To use Abusix Mail Intelligence with Microsoft Exchange, use the following code below as described in the following Microsoft Support Documentation:

Add-IPBlockListProvider -Name "Abusix" -LookupDomain APIKEY.combined.mail.abusix.zone -RejectionResponse "Source IP address is listed by Abusix Mail Intelligence" -AnyMatch $true
 

Qmail

Edit your /var/qmail/supervise/qmail-smtpd/run file, adding "-r" or "-a" to the configuration file, so that rblsmtpd runs prior to Qmail.

Create a run file using the following sample code and replacing APIKEY with your key retrieved from the Dashboard:

exec
    /usr/local/bin/softlimit -m 30000000 \
    /usr/local/bin/tcpserver -v -H -R -l 0 -x /etc/tcp.smtp.cdb -c MAX-SMTP-CONNS -u QMAIL-USER -g QMAIL-GROUP 0 smtp \
        /usr/local/bin/rblsmtpd -t 5 \
            -b -r APIKEY.combined.mail.abusix.zone \
        /var/qmail/bin/qmail-smtpd 2>&1
 

Postfix

There are various ways to configure Postfix and this is our preferred method.

Edit /etc/postfix/main.cf

Add the following in the "smtpd_recipient_restrictions" parameter. It should be placed after "reject_unauth_destination".

For example:

smtpd_recipient_restrictions =
    ...
    reject_unauth_destination
    # Check rDNS in domain blacklist (optional)
    reject_rhsbl_client APIKEY.dblack.mail.abusix.zone
    # Check HELO/EHLO in domain blacklist (optional)
    reject_rhsbl_helo APIKEY.dblack.mail.abusix.zone
    # Check FROM domain in blacklist (optional)
    reject_rhsbl_sender APIKEY.dblack.mail.abusix.zone
    # Check connecting IP in whitelist (optional)
    # permit_dnswl_client entries should be placed before any reject directives
    # that want to skip, but should always be before any reject_rbl_client
    # entries to ensure that any IP listed on the whitelist not rejected.
    permit_dnswl_client APIKEY.white.mail.abusix.zone
    # Reject any IP listed in the blacklist
    reject_rbl_client APIKEY.combined.mail.abusix.zone

rbl_reply_maps = texthash:/etc/postfix/rbl_reply_map

Where APIKEY is replaced with the key from your Dashboard.

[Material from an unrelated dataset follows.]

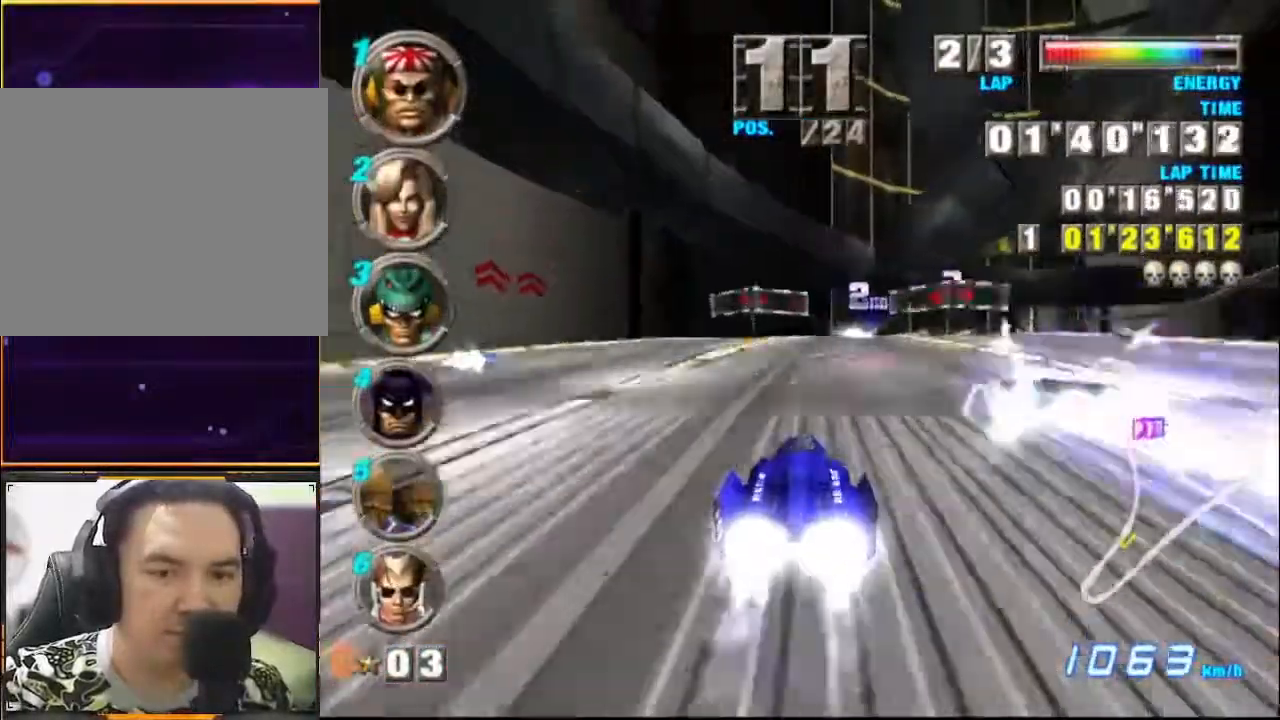
{"buttons": ["A"], "left_stick": "right", "events": []}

Next, to prevent your APIKEY from being leaked, create /etc/postfix/rbl_reply_map with the following:

APIKEY.combined.mail.abusix.zone        $rbl_code Service unavailable; $rbl_class [$rbl_what] blocked using Abusix Mail Intelligence${rbl_reason?; $rbl_reason}
APIKEY.dblack.mail.abusix.zone        $rbl_code Service unavailable; $rbl_class [$rbl_what] blocked using Abusix Mail Intelligence${rbl_reason?; $rbl_reason}

If you are using Postscreen, you can omit the "reject_rbl_client" entry and instead add:

postscreen_dnsbl_reply_map = texthash:/etc/postfix/postscreen_dnsbl_reply_map
postscreen_dnsbl_sites = APIKEY.combined.mail.abusix.zone

Then to prevent your APIKEY from leaking, create /etc/postfix/postscreen_dnsbl_reply_map which should contain the following:

APIKEY.combined.mail.abusix.zone                mail.abusix.zone

Then reload Postfix to activate this configuration.

 
 

Sendmail

To add Abusix Mail Intelligence to your Sendmail configuration edit your sendmail.mc file (usually found in /etc/mail) and add the following:

FEATURE(`dnsbl',`APIKEY.combined.mail.abusix.zone',`"554 Rejected " $&{client_addr} " is listed by Abusix Mail Intelligence see http://abusix.ai/search?q="$&{client_addr}')dnl

Replace APIKEY with your key retrieved from the Dashboard.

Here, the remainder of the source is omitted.